1933 All Over Again? Of Course Not. But…

Welcome to the future, fellow Americans: An aborning autocracy of the deaf, damned and willfully innocent, the very prospect of which has left many of us in despair.

But in fact, this vision is no illusion. To quote one famous swamp dweller, “we have met the enemy, and he is us,” vast numbers of Americans being quite content to be outed as secret Trumpites.

Here are some other thumbnail takeaways from yesterday’s unpleasant surprise:

Just as most non-college-educated women and many diplomaed ones balked at voting for a woman in 2016, so they did again this time around — and to hell with the predicted electoral backlash against the Dobbs anti-abortion decision.

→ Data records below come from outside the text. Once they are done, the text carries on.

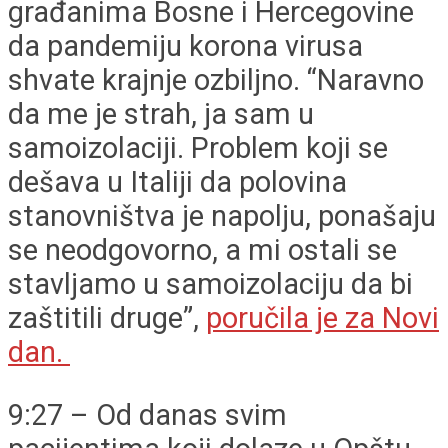
građanima Bosne i Hercegovine
da pandemiju korona virusa
shvate krajnje ozbiljno. “Naravno
da me je strah, ja sam u
samoizolaciji. Problem koji se
dešava u Italiji da polovina
stanovništva je napolju, ponašaju
se neodgovorno, a mi ostali se
stavljamo u samoizolaciju da bi
zaštitili druge”,
poručila je za Novi
dan.
9:27 – Od danas svim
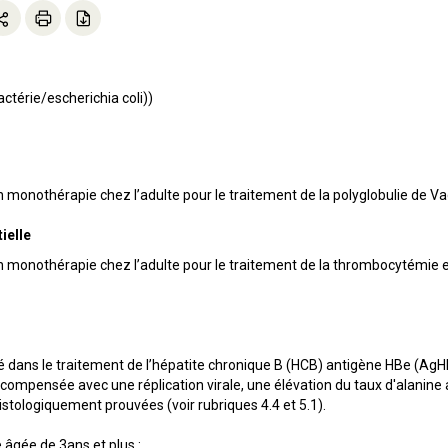
ctérie/escherichia coli))
 monothérapie chez l’adulte pour le traitement de la polyglobulie de V
ielle
n monothérapie chez l’adulte pour le traitement de la thrombocytémie e
é dans le traitement de l’hépatite chronique B (HCB) antigène HBe (AgHB
compensée avec une réplication virale, une élévation du taux d'alanin
istologiquement prouvées (voir rubriques 4.4 et 5.1).
 âgée de 3ans et plus :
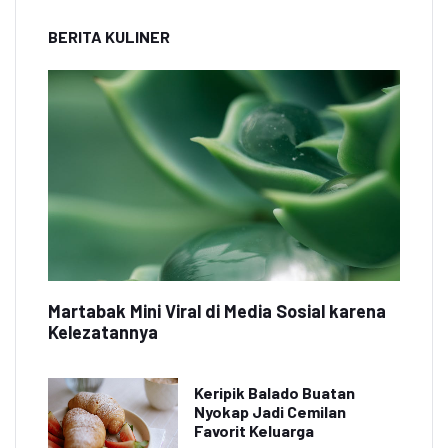
BERITA KULINER
Martabak Mini Viral di Media Sosial karena
Kelezatannya
Keripik Balado Buatan
Nyokap Jadi Cemilan
Favorit Keluarga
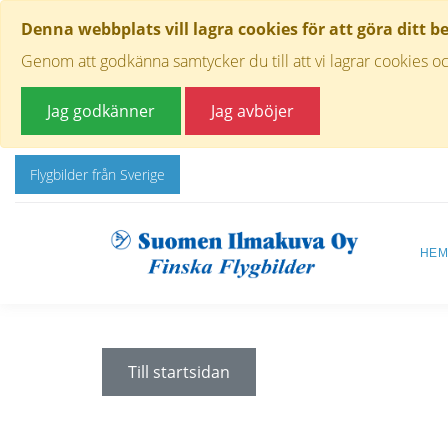
Denna webbplats vill lagra cookies för att göra ditt b
Genom att godkänna samtycker du till att vi lagrar cookies oc
Jag godkänner
Jag avböjer
Flygbilder från Sverige
HE
Till startsidan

Despite Trump’s oft-expressed penchant for racist and misogynistic mudslinging, many African Americans and Hispanics of both sexes refused to punish him for it.

Gender and racial biases remained hidden determinants that eluded pollsters, and many eternal optimists were left to stumble through the compressed campaign season oblivious of how thoroughly Trump has hijacked our norms, priorities and values.

And the irony is that when all the ballots are counted in California and elsewhere, Kamala may have bested Trump in the popular vote, as Hillary did in 2016, or come close to it, thus making all postmortems and blame-gaming conjectural.

What happened to us on Tuesday is partial payback for our original sin — the result of our founding fathers sucking up to the small slaveholding states by writing the electoral college into the constitution. This compromise allowed them to create a union to be sure, but one of such delicate perfection that the very viability of a representative democracy is now being brought into question.

While the electoral college is only symbolically relevant when the popular vote favors one contender decisively, it has made for runner-up presidents five times in the past, including in 2016, and may do so again, with equally disastrous consequences.

The need to prevail in the electoral college often forces candidates to spend inordinate time and treasure campaigning in states that scarcely reflect the needs and preferences of the vast American electorate.

Would Kamala have won if she had felt free to spend as much time in middle America as she did in so-called swing states like Pennsylvania and North Carolina? Would she have been a better sell to all Americans if she hadn’t been forced to do so much stumping in Wisconsin or Michigan? Would she have hit the wall at all if California and New York carried the electoral heft that their populations warrant? These very questions tell us how slippery our ideal concept of America has become.

Till we find the answers, dial me up in my bunker.